The Beauty Benefits of Kimchi


Is fermentation the new Botox? Are you looking for a healthier and more wallet friendly alternative to preventing wrinkles? Opposed to injecting your face with spore-forming bacteria, try ingesting foods that have gone through the fermentation process. A diet filled with regular servings of Kimchi can not only contribute to wrinkle prevention but can also roll back the years that are currently displayed on your face. Kimchi originated in the Korea's during the 1st Century BC and has been a staple in their cupboards ever since, consuming over 2 million tons of Kimchi per year.



Fermentation is what happens when a substance breaks down into a more simple form from microorganisms like yeast or bacteria in the absence of air. In food fermentation, it produces lactic acid, enriches the protein, essential amino acids, and vitamins. This process also boosts the amount of probiotic bacteria and when consumed, benefits your guts microbiome and digestive system.

the beauty benefits

Filled with Selenium

selenium benefits your hair & skin health while neutralizing free-radicals

Builds your bodies level of Vitamin C

vitamin c is packed with antioxidants and helps regulate collagen production. because vitamin c plays an important role in collagen synthesis, diets lacking in vitamin c can lead to slower wound healing

Rich in Antioxidants

antioxidants reduce inflammation in the skin leading to increased rates of healing while stimulating collagen production

Inhibits Cell Oxidation

cell oxidation will ultimately lead to an increase rate of skin aging

Packed with Vitamin A

vitamin a can help defend against sun damage and cancer due to its high levels of antioxidants and anti-inflammatory properties. it can also help to treat & prevent acne. although its not entirely known yet what the exact impact vitamin a has on acne, studies have shown that an increase in vitamin a in your diet can be used as an acne treatment. research suggests that a diet lacking in vitamin a can lead to the over production of keratin protein in the hair follicle causing clogged pore


Create Your Own Kimchi at home
Provided by


From Wild Fermentation by Sandor Katz


Sea salt

1 pound Chinese cabbage

1 daikon radish or a few red radishes

1-2 carrots

1-2 onions, leeks, scallions, or shallots

3-4 cloves of garlic

3-4 hot red chilies

3 tablespoons ginger root


1)    Mix a brine of 4 cups of water and 4 tablespoons of salt. Stir well to thoroughly dissolve salt. The brine should taste good and salty.

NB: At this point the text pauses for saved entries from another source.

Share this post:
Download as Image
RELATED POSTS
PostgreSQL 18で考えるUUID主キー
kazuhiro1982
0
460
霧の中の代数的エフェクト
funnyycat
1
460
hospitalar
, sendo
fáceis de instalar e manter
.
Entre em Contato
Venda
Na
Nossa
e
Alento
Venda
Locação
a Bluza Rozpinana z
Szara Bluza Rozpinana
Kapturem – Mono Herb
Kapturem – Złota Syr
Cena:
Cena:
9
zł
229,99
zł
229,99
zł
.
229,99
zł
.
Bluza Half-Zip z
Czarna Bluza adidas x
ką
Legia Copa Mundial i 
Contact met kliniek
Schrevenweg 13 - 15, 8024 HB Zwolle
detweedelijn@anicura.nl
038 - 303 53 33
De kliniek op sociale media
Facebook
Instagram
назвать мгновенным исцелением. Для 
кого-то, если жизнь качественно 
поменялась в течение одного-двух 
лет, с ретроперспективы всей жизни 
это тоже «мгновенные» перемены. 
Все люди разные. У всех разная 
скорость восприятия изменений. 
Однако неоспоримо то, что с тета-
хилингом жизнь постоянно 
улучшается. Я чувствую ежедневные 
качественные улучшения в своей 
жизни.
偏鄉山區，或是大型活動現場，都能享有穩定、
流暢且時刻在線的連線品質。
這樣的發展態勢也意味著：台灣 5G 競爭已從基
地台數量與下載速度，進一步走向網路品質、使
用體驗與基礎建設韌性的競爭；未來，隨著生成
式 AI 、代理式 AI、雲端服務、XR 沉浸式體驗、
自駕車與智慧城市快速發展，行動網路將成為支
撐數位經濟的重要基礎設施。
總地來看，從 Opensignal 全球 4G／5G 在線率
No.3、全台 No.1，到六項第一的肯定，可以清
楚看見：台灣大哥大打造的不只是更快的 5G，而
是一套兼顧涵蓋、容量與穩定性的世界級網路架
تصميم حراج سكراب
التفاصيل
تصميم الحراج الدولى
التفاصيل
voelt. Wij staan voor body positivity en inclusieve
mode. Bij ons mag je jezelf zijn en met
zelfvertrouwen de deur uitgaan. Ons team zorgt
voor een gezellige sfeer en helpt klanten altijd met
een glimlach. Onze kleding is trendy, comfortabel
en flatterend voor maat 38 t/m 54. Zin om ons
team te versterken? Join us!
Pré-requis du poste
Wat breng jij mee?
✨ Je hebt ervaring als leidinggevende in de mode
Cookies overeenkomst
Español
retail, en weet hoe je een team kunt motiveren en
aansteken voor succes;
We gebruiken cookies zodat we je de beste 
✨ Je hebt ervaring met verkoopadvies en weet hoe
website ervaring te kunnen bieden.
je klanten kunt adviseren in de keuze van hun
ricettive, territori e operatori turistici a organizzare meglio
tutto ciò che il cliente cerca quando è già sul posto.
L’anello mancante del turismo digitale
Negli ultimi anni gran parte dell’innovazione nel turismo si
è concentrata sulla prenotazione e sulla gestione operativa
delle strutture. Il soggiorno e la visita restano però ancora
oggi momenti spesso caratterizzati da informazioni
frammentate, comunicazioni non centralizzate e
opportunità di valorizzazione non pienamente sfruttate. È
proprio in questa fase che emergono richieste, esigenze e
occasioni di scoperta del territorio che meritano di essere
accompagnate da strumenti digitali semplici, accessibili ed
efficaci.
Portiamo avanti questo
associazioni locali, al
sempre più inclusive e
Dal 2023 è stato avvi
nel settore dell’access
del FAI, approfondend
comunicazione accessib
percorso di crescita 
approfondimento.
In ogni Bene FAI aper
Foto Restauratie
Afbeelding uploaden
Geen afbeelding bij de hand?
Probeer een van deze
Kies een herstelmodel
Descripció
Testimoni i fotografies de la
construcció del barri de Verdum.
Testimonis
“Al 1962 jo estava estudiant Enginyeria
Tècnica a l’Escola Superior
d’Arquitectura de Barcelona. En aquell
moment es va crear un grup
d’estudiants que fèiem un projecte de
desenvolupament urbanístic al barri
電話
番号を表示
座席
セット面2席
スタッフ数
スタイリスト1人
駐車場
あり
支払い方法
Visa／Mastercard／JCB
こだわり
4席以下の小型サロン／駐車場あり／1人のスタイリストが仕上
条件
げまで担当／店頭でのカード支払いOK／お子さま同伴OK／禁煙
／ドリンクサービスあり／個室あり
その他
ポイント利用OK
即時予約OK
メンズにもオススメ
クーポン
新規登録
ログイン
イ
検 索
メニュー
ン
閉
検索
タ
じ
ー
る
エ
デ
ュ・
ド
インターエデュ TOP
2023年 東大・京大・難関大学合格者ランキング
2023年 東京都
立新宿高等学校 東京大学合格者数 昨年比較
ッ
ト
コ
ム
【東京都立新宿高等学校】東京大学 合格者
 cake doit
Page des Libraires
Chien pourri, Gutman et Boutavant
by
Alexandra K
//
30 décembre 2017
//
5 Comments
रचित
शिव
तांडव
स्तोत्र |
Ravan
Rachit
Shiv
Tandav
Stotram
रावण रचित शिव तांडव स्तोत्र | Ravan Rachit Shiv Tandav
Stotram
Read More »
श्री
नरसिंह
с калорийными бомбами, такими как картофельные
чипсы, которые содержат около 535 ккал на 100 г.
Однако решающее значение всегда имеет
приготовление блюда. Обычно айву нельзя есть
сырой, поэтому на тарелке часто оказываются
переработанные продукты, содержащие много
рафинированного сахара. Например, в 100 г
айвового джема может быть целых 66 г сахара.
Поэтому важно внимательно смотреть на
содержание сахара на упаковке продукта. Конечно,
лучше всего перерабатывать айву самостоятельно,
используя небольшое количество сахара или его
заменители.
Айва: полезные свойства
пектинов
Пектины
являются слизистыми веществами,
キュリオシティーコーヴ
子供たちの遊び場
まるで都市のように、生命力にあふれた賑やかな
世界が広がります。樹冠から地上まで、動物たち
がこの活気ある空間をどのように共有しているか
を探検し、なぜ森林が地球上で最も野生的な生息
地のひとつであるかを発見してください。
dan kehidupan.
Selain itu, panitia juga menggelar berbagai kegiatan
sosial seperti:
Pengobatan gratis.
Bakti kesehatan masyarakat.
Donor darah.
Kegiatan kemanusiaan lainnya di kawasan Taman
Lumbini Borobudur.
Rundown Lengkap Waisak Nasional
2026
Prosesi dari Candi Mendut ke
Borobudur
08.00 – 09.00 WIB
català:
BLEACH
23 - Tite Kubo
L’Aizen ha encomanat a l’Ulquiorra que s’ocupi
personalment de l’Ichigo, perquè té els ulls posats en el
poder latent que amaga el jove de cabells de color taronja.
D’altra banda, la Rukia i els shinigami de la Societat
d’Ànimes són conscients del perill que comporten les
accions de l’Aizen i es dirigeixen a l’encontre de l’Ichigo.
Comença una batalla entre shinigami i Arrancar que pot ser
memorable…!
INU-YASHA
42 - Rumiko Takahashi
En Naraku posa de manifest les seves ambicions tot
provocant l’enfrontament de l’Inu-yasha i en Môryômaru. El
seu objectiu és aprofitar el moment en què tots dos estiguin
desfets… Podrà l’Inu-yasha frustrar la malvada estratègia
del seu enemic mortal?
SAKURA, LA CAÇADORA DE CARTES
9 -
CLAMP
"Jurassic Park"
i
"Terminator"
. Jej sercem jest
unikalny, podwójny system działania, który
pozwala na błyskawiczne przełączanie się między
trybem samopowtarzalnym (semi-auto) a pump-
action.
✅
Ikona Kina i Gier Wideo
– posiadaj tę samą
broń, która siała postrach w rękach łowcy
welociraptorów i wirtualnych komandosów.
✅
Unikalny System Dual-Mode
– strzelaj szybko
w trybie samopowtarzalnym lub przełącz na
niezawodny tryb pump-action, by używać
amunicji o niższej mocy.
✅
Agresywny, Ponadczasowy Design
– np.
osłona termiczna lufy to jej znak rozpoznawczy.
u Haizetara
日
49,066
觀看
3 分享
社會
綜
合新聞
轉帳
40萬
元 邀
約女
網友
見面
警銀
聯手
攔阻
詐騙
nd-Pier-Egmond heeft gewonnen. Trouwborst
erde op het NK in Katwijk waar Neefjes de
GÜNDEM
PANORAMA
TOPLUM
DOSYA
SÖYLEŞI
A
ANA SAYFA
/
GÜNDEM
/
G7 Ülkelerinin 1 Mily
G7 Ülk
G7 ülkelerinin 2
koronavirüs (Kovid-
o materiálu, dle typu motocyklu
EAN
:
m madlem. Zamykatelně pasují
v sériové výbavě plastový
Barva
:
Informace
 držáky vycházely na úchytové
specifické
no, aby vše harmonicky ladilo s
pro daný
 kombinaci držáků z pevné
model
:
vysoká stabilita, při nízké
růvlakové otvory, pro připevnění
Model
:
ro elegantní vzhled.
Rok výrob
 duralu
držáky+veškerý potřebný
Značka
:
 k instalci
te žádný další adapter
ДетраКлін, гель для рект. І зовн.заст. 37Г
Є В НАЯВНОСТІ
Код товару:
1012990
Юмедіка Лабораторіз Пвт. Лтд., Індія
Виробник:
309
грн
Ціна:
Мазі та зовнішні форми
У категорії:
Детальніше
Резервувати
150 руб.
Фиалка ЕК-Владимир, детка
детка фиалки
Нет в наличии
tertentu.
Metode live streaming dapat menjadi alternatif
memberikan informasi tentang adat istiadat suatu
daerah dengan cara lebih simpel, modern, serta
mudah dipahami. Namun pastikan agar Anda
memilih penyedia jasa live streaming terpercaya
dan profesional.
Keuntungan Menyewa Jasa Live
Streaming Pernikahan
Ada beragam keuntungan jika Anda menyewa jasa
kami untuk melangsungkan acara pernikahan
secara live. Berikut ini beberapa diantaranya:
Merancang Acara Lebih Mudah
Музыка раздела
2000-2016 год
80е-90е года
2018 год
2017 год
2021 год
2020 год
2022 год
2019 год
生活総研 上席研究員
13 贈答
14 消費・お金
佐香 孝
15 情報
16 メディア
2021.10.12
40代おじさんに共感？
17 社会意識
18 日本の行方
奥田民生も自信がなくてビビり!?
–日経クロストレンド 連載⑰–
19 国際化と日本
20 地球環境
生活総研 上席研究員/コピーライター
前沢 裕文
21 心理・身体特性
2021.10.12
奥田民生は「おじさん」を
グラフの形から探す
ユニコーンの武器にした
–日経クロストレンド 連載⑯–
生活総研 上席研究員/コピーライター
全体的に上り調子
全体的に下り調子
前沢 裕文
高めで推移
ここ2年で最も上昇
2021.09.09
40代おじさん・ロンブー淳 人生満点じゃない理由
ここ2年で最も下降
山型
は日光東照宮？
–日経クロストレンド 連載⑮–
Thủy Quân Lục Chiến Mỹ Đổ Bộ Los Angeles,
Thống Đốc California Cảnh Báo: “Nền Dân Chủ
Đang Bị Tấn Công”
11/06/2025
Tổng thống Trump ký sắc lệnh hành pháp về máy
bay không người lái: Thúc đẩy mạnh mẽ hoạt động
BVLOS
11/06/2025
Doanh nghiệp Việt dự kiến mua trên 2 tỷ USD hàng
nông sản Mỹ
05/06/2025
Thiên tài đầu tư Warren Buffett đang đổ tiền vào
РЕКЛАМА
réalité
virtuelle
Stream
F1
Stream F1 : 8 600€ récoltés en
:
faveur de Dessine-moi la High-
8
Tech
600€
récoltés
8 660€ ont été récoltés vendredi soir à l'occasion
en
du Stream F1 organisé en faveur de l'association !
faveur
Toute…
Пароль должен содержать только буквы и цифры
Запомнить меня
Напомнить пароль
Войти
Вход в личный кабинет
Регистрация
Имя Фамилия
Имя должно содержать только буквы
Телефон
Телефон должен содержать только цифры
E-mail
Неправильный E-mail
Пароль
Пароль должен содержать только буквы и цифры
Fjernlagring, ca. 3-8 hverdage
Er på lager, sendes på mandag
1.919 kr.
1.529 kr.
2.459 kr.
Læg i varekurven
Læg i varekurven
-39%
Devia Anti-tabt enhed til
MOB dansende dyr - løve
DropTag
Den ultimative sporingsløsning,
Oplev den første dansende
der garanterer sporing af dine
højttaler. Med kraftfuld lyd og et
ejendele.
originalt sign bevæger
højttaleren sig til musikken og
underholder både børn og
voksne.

2)    Coarsely chop the cabbage, then slice the radish and carrots. Cover the vegetables with a plate or other weight to keep them submerged in the brine, allowing them to soak until soft (a few hours or overnight). Add other vegetables to the brine – snow peas, seaweeds, Jerusalem artichokes, anything you like.

3)    Prepare the spices: grate the ginger, chop the garlic and onion, remove seeds from the chilies and chop or crush, or throw them in whole. Mix spices into a paste.

4)    Drain brine off vegetables, reserving the brine. If the vegetables taste too salty, rinse them. Otherwise, if not salty enough, sprinkle with a couple of teaspoons of salt and mix.

5)    Mix the vegetables with the ginger-chili-onion-garlic paste. Mix everything together thoroughly and stuff into a clean quart-size liter jar. Pack tightly into jar, pressing down vegetables until the brine rises. If necessary, add the reserved vegetable-soaking brine. Weight the vegetables down with a weighted jar or bag.

6)    Ferment in a warm area. After about a week of fermentation, move the kimchi to the refrigerator. An alternative, more traditional method is to ferment the kimchi for a longer period of time in a cool spot – clay pots placed in the ground, a cellar, etc.